Retail, hospitality and construction companies have so far dodged the surge in post-Covid bankruptcies thanks to an ongoing boom in demand.
But according to a study by consulting firm Deloitte, more than twice as many service companies – half of them in the financial services sector – have gone bankrupt this year compared to 2021.
But the number of corporate failures is likely to increase significantly from next year, especially as the government begins to withdraw its tax debt stockpiling program.
“Unfortunately, I expect Covid insolvencies to increase in the coming years,” said David Van Dessel, partner in financial advisory at Deloitte. “However, I don’t expect the ‘tsunami’ predicted by some other commentators thanks to the introduction of the debt stock.”
According to the latest earnings figures, 3 billion repayments are due from January.
“Although not all companies will be able to fully repay this debt, I believe this will result in a spread of bankruptcy activity over several years rather than a large, rapid increase,” Van Dessel said.
Troubled small businesses should use the state’s new fast-track bankruptcy scheme to help them get back on their feet, said Neil Hughes, managing partner at consultancy Baker Tilly Ireland.
Revenue and other creditors are likely to treat companies favorably under the program known as the Small Company Administrative Rescue Process (SCARP), he said.
Just this week, the IRS approved a 97.5 percent write-off on a small retailer’s tax debt.
“I’ve never seen anything like it,” said Mr. Hughes. “This is a seismic change in how creditors approach bankruptcy. You can expect Revenue to be very constructive about this.”
To date, only four companies surveyed by Deloitte have used the system.
Mr Hughes said companies should “take the bull by the horns” and enter the SCARP process to avoid liquidation.
According to Deloitte, 167 companies that classify themselves as service firms have gone bust so far this year, accounting for 66 percent of the total.

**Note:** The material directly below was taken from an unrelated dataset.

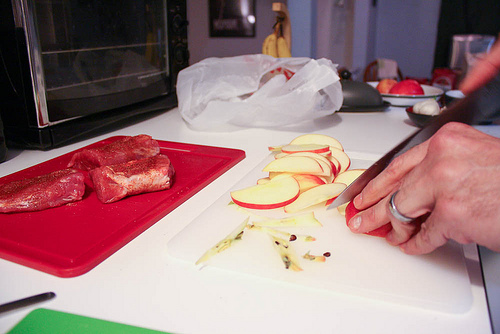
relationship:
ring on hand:
[388, 190, 418, 223] [351, 119, 498, 253]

Of these, 84 were financial services companies and 33 were real estate companies.
In the case of external services, the construction industry was the second-largest group of insolvencies with 23 insolvencies.
But that number is down 26 percent compared to the same period in 2021, when there was a three-month partial shutdown of the construction sector. Retail and hospitality bankruptcies were flat or even down slightly from the first six months of 2021 after recording artificially low rates last year.
“There has been very generous government support that has been extended and very well timed so that it was not withdrawn until demand came back,” said Gerard Brady, chief economist at Ibec Group. “That probably explains the absence of the ‘tsunami’ of bankruptcies that many practitioners spoke of last year.”
According to Deloitte, 568 companies went bankrupt in 2019. The number rose to 575 in 2020 before falling to 401 last year. At the height of the financial crisis, there were more than 1,500.